UK mortgage approvals fall to 13-month low on Brexit jitters

Published Fri, Jul 29, 2016 · 09:25 AM

[LONDON] UK mortgage approvals fell to their lowest level in more than a year in June as nervousness gripped the housing market before the referendum on European Union membership.

Banks and mutually owned lenders signed off on 64,766 loans for house purchase, the fewest since May 2015, the Bank of England said on Friday. The figure was down 3 per cent from May and below the 65,500 predicted in a Bloomberg survey of economists.

Mortgage demand has weakened sharply since a tax hike on investment properties took effect in April and anecdotal evidence suggests the June 23 Brexit referendum is now also taking a toll.

Prospective buyers appeared hesitant before the vote and the decision to leave the EU has led many people to pull out of deals or renegotiate prices, fearing home values will fall.

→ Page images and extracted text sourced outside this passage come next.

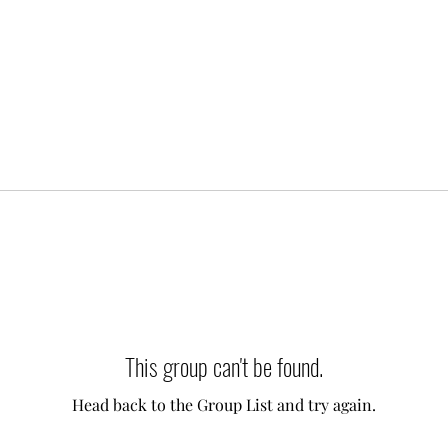
This group can't be found.
Head back to the Group List and try again.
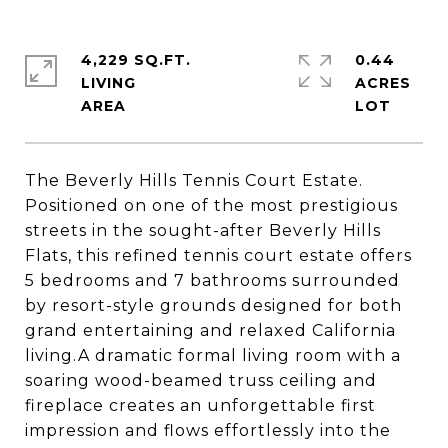
4,229 SQ.FT.
0.44
LIVING
ACRES
The Beverly Hills Tennis Court Estate.
Positioned on one of the most prestigious
streets in the sought-after Beverly Hills
Flats, this refined tennis court estate offers
5 bedrooms and 7 bathrooms surrounded
by resort-style grounds designed for both
grand entertaining and relaxed California
living.A dramatic formal living room with a
soaring wood-beamed truss ceiling and
fireplace creates an unforgettable first
impression and flows effortlessly into the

Net mortgage lending climbed to £3.3 billion (S$5.88 billion) in June, reflecting lower repayments of debt rather than increased loans. Unsecured lending edged up to £1.8 billion. The annual rate of consumer-credit growth was 10.3 per cent.

Brexit has delivered a blow to consumer confidence, surveys show, and forecasters including Capital Economics Ltd expect the number of housing transactions to fall sharply.

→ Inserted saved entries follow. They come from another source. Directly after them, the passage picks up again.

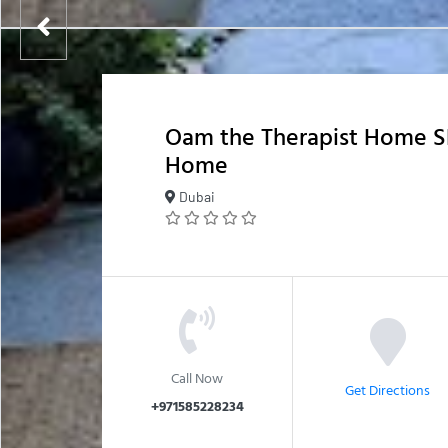
Oam the Therapist Home S
Home
Dubai
Call Now
Get Directions
+971585228234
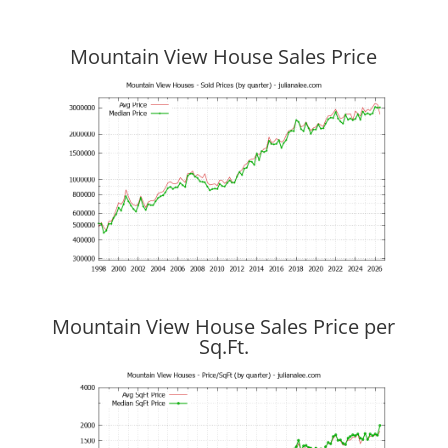
Mountain View House Sales Price
Mountain View House Sales Price per
Sq.Ft.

Nationwide Building Society said Thursday that the outlook is unusually uncertain, despite home values rising in July.

Cheap borrowing costs have fueled the housing market - the effective interest rate on new secured loans was unchanged at 2.41 per cent in June - and they may be about to fall further.

Bank of England policy makers are universally forecast to cut the benchmark rate from a record-low 0.5 per cent next week in an attempt to shore up the economy.

There is also speculation the BOE will prolong or widen the scope of its Funding for Lending Scheme, which provides incentives to boost loans to small- and medium-sized business.

Lending to non-financial firms rose by £1 billion in June, of which smaller companies accounted for a half, the BOE said. An underlying gauge of M4, a broad measure of money supply, climbed to 8 per cent on a 3-month annualized basis.

The BOE also said that overseas investors bought a net £8.14 billion of gilts in June, the most since November and more than double the £3.75 billion purchased in May.

UK government bonds have returned about 7 per cent since the end of May as concerns about Brexit led investors to seek the safety of fixed-income debt.